Insgesamt investieren wir einen hohen dreistelligen Millionenbetrag in die Modernisierung von sieben Schiffen. Das erste, die AIDAdiva wird derzeit in Marseille in nur sieben Wochen komplett überholt. Innerhalb der nächsten zwölf Monate folgen dann noch die zwei Schwesternschiffe AIDAluna und AIDAbella. Die Schiffe sind rund 15 Jahre alt und haben damit die Hälfte ihres Lebenszyklus erreicht. Wir hören unseren Gästen immer genau zu, was sie sich wünschen, verfolgen aber auch interessante neue Restaurantkonzepte an Land. Und die holen wir nun aufs Schiff, es wird zusätzliche Bars und einen Klettergarten für die Kinder geben. Alle Gästekabinen bekommen ein Facelift. Die Modernisierung betrifft aber auch die technischen Bereiche, denn wir wollen unseren ökologischen Fußabdruck weiter reduzieren. Nur ein Beispiel: Wir können unseren Wasserbedarf fast vollständig in einem bordeigenen Wasserwerk aus Meerwasser decken.

Wie groß ist der CO2-Fußabdruck von AIDA?
Wir streben unverändert Netto-Nullemissionen bis zur Mitte des Jahrhunderts an. Wenn wir ein Schiff konzipieren, fahren wir es 30 Jahre und wollen natürlich sicherstellen, dass die Plätze, die wir heute ansteuern, auch noch in 20, 30, 40 Jahren attraktiv für unsere Gäste sind. Unsere modernsten Schiffe wie AIDAnova verbrauchen heute ungefähr nur noch ein Drittel so viel Energie pro Passagier und Tag wie die Schiffe, mit denen wir vor 20 Jahren gestartet sind. Der CO2-Fußabdruck für sieben Tage Kreuzfahrt pro Passagier ist etwa so groß als wenn Sie drei Stunden in einem Flugzeug in Europa sitzen. Damit geben wir uns aber noch lange nicht zufrieden.

Sondern?
Die Hauptaufgabe im maritimen Sektor ist, von fossilen Treibstoffen wegzukommen. Wir führen auf zwei Schiffen Tests mit Biodiesel und neuerdings auch mit Bio-LNG durch. Noch gibt es die alternativen Kraftstoffe nicht in der benötigten Menge und zu einem einigermaßen vernünftigen Preis.
Uns ist bewusst, dass es nicht das gleiche Preisniveau wie bei herkömmlichen Treibstoffen sein kann, aber die Aufschläge derzeit sind zu hoch, die verfügbaren Mengen zu gering. Wir müssen im Auge behalten, dass die Menschen unsere Reisen noch bezahlen können und sich das nicht wieder nur eine kleine wohlhabende Schicht leisten kann. Die Demokratisierung von Urlaub ist auch eine gesellschaftliche Errungenschaft.

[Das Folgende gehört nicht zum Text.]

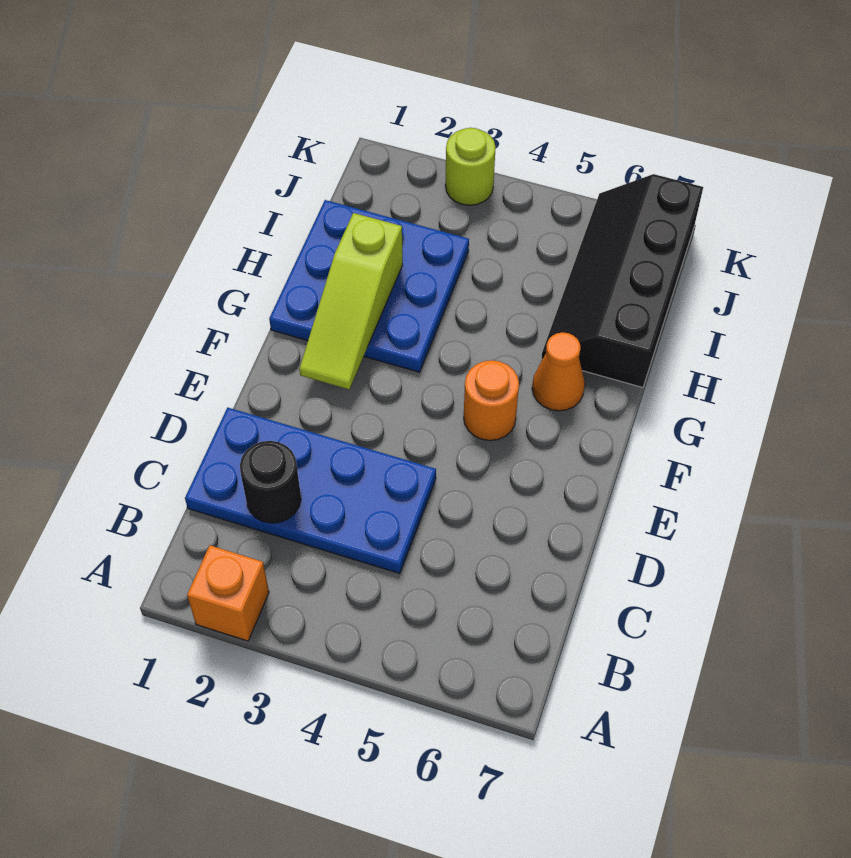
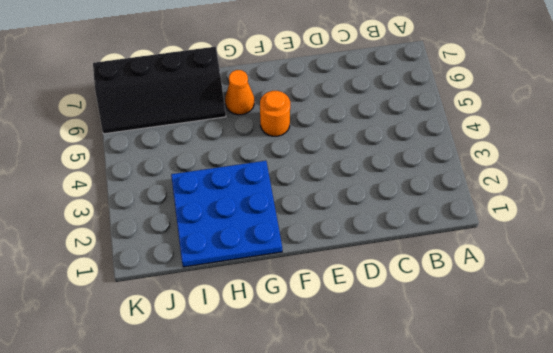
none -> orange 1x1 brick [187,545,269,641]
none -> blue 2x4 plate [185,408,436,574]

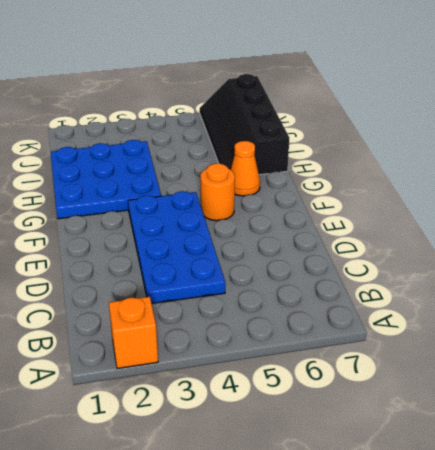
blue 2x4 plate [128,191,225,304] -> blue 2x4 plate turned to [185,408,436,574]
none -> lime 1x1 round brick [445,128,496,205]
none -> black 1x1 round brick [240,441,301,523]

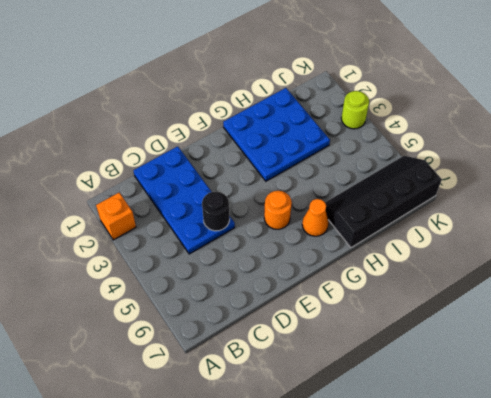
black 1x1 round brick [202,191,230,231] -> black 1x1 round brick moved to [240,441,301,523]
none -> lime 1x3 slope [299,213,403,389]

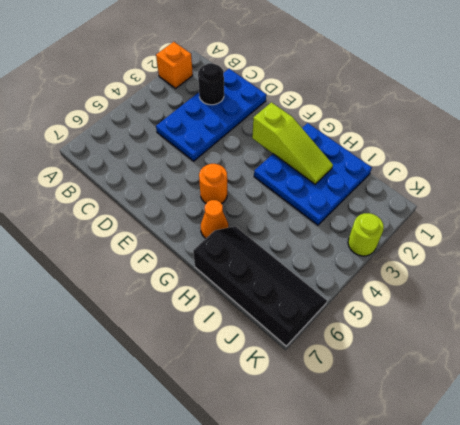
lime 1x3 slope [252,102,333,184] -> lime 1x3 slope turned to [299,213,403,389]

Wird das Modernisierungsprogramm die Reisen teurer machen?
Nein, wir gehen nicht davon aus, dass dadurch die Preise steigen werden. Denn die Kosten für die Modernisierung müssen sich nicht kurzfristig amortisieren, denn wir können die Schiffe so über einen längeren Zeitraum betreiben und holen die Kosten wieder rein.

Sie haben es als Rostocker an die Spitze von AIDA Cruises geschafft. Ist die Debatte um die Unterrepräsentanz von Ostdeutschen in Führungspositionen für Sie ein Thema?

Für mich stand das nie im Fokus. Ich bin hier aufgewachsen, habe in Hamburg studiert und hatte dann die Möglichkeit, hier Verantwortung zu übernehmen. Wir sind auf der Führungsebene sehr gemischte Teams und auch sehr international. Und deswegen ist für mich diese Ost-West-Diskussion ehrlicherweise nicht mehr wirklich ein Thema und auch in unseren Managementrunden spielt das keine Rolle.
Da wir in Rostock sitzen, haben wir natürlich automatisch einen höheren Anteil aus Mitarbeitern aus dem Osten, aber wir sind ein globales Unternehmen. 35 Jahre nach der deutschen Wiedervereinigung ist das eine etwas rückwärtsgewandte Debatte.